Kızdınsa: " Kızdım sana...", sevdinse: " Sevdim seni bebeğim! " diyebilmelisin bence.
Bırak!... Okuyanın seni dilediği gibi, işine geldiği gibi anlasın. Çünkü sen, bir öğretmen değil, sadece duygularını anlatansın.
Hepimizin bir şekilde, kendini anlatmaya ihtiyacı var. Kendini anlatabilmenin de, binbir yolu, her yiğidin de, ayrı bir yoğurt yiyişi var.
Bana gelince... Benim bildiğim, bir tek kendimi anlatma biçimim var: Yazmak, yazmak, yazmak...
İlle de: "Önce yazıp, çizip, karalayıp; sonra da tekrar yazarım ben yazımı..." diyorsan eğer, sen bilirsin.

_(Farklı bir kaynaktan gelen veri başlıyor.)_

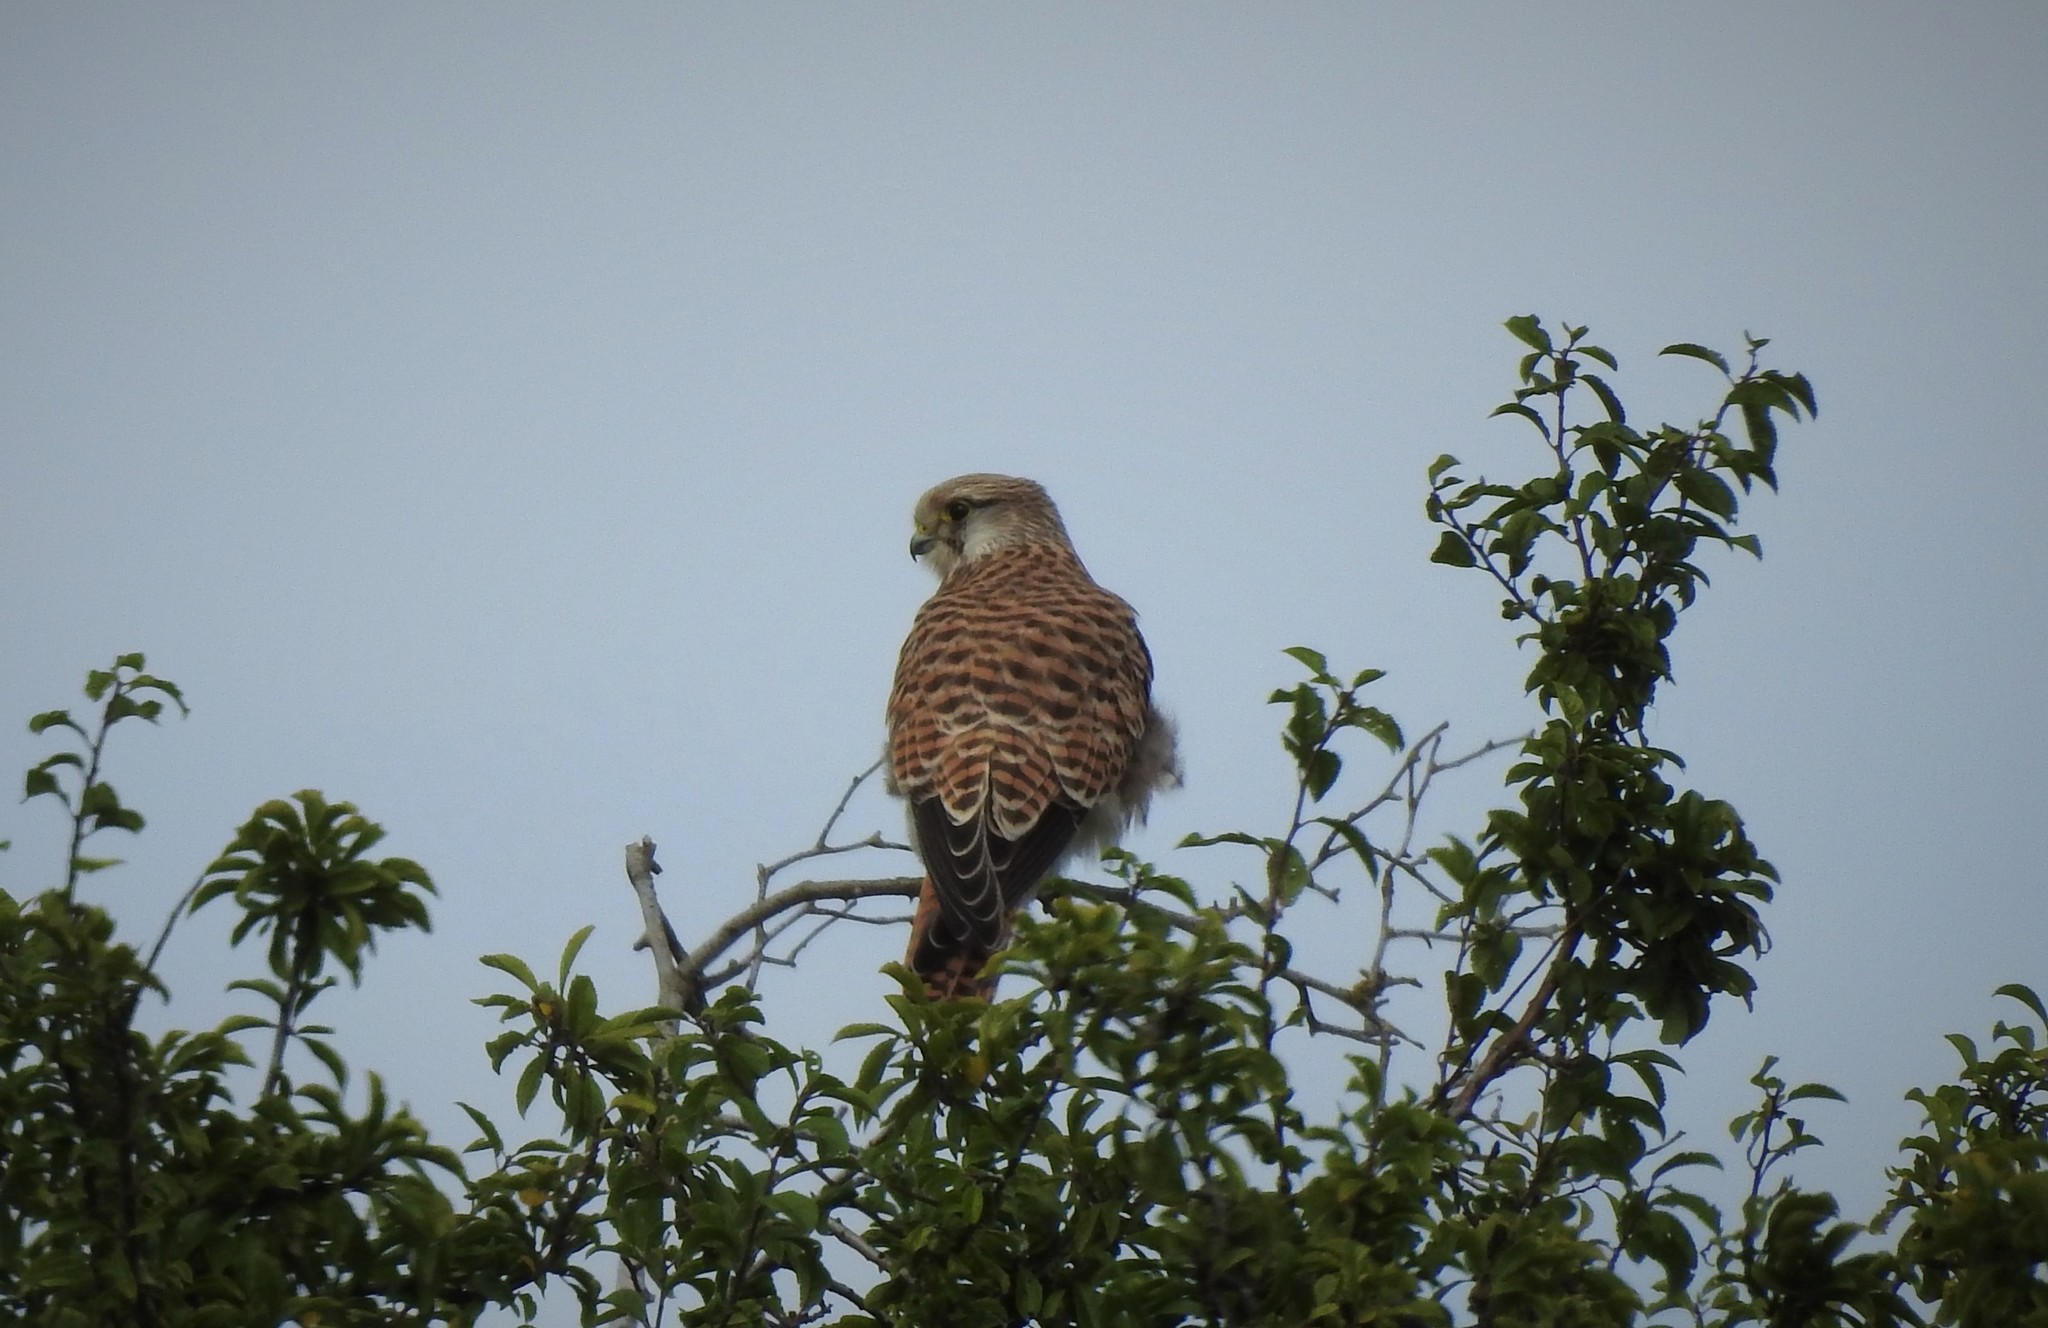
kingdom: Animalia
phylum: Chordata
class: Aves
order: Falconiformes
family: Falconidae
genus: Falco
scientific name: Falco tinnunculus
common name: Common kestrel
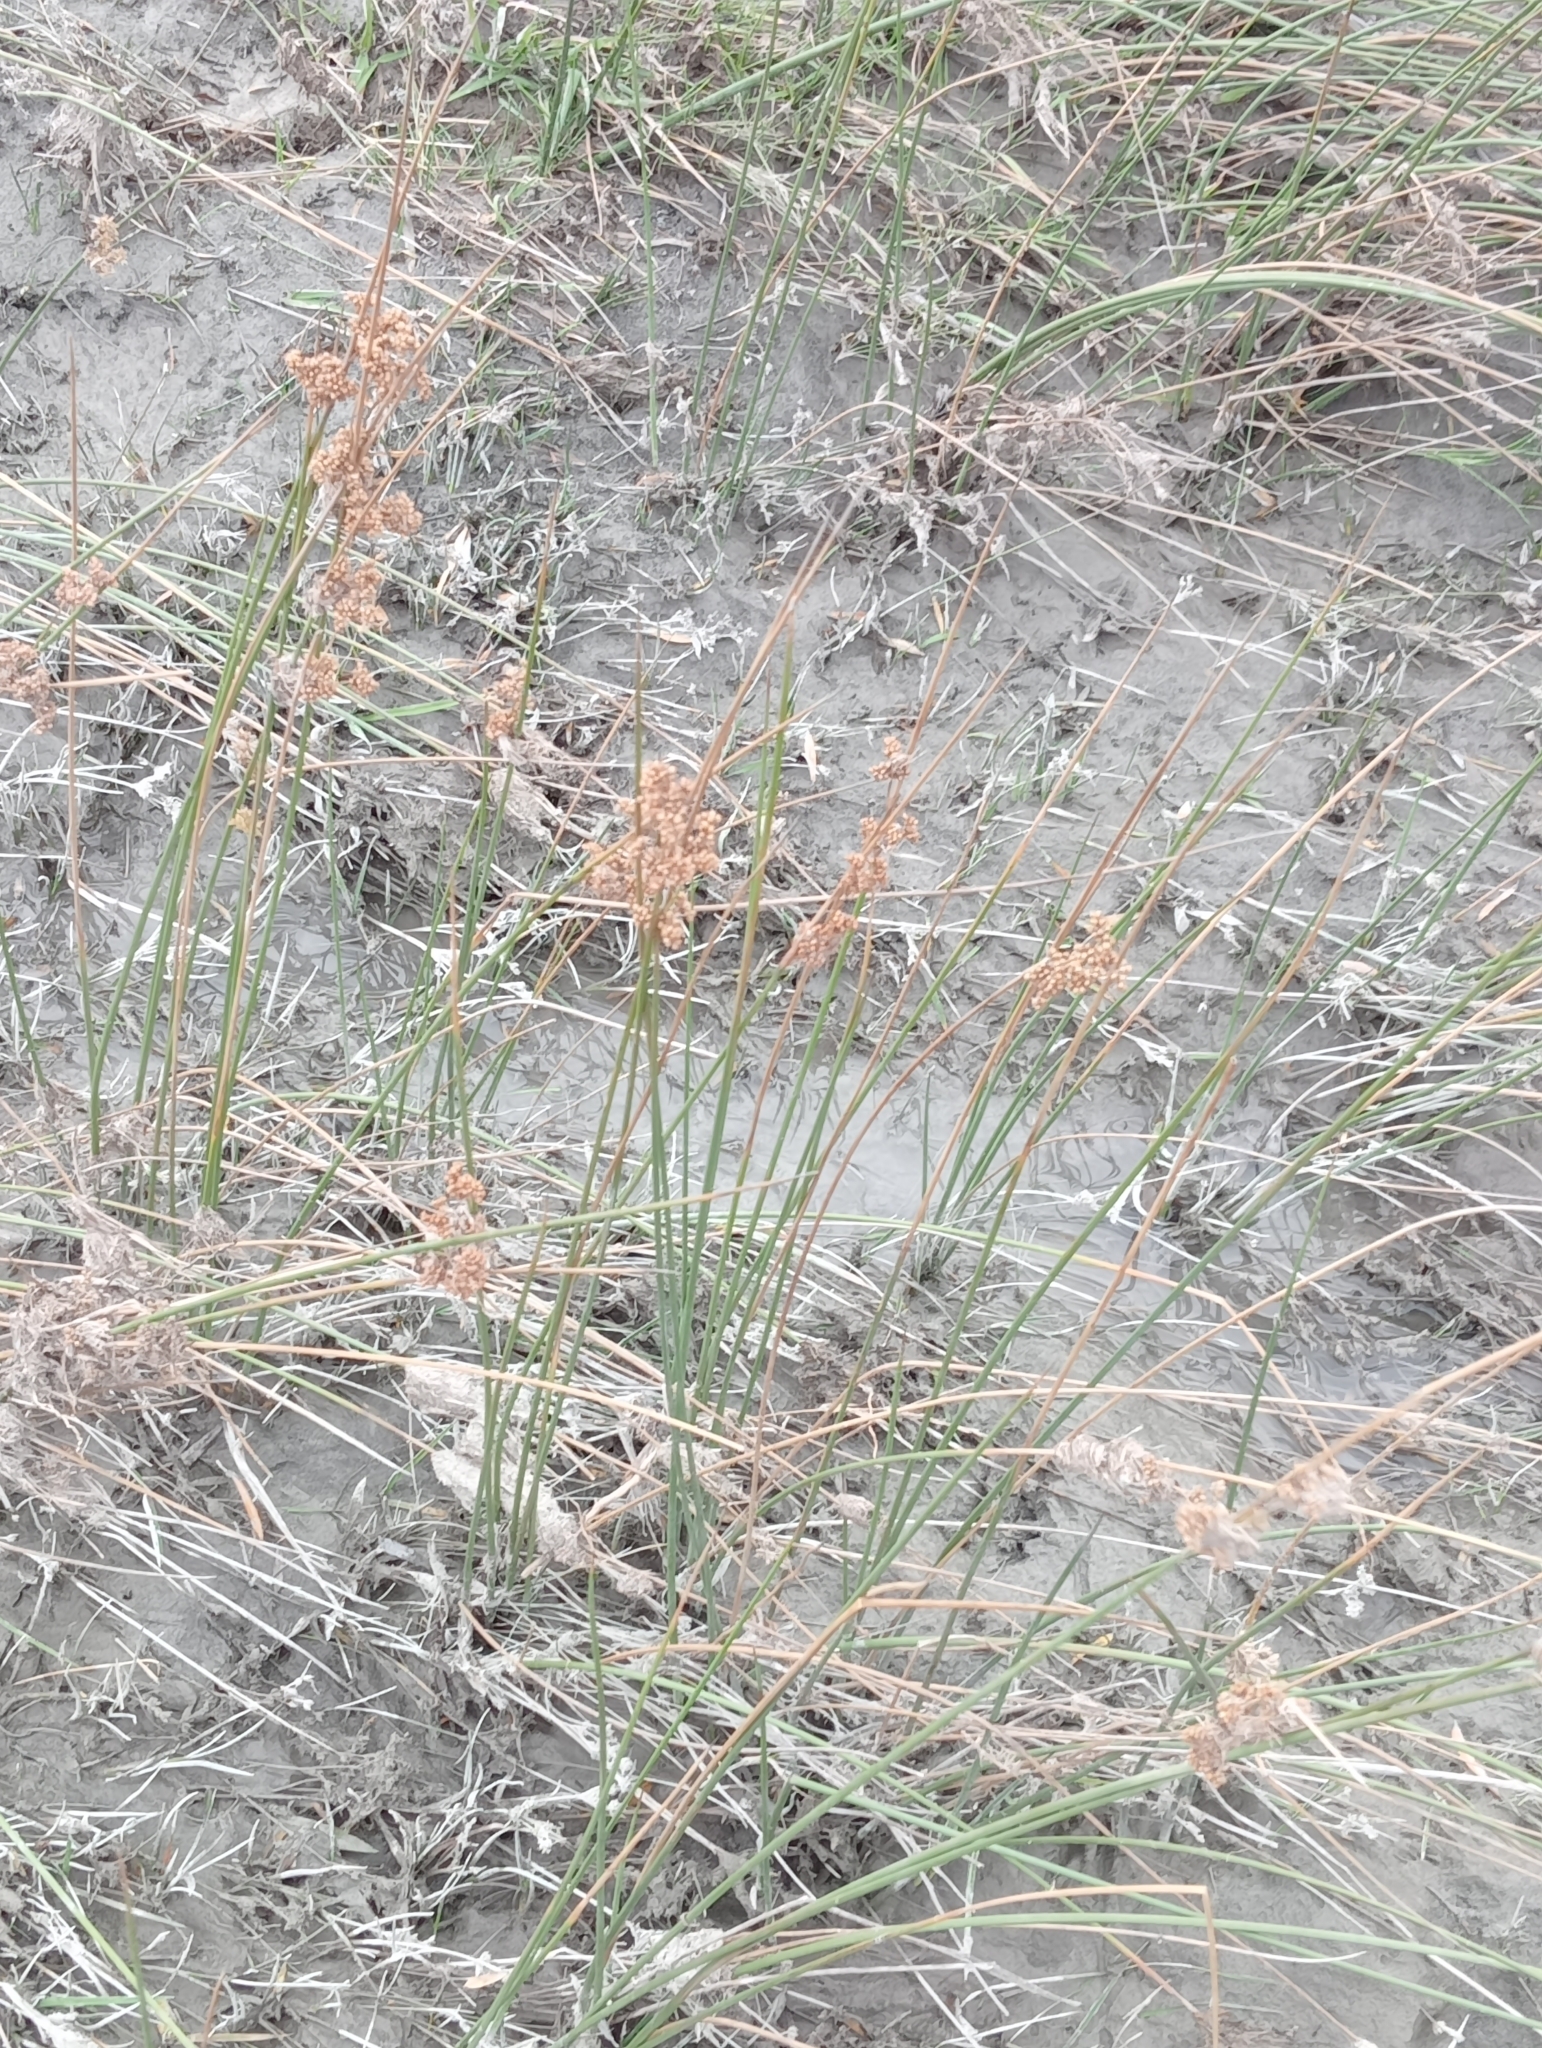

Senin dediğin gibi olsun.
Ama yine de, bana da soracak olursan eğer; sen kendini, bildiğin gibi, içinden geldiği gibi anlat...
Yazmak, bir biçimde okuyanla iletişime geçmektir. Sendeki duyguyu, okuyana geçirebilmektir.
Yazdıklarını boş bir kağıt yerine, okuyanın yüreğine yaz ki... Okuyan da, senin derdini, yüreğini anlasın.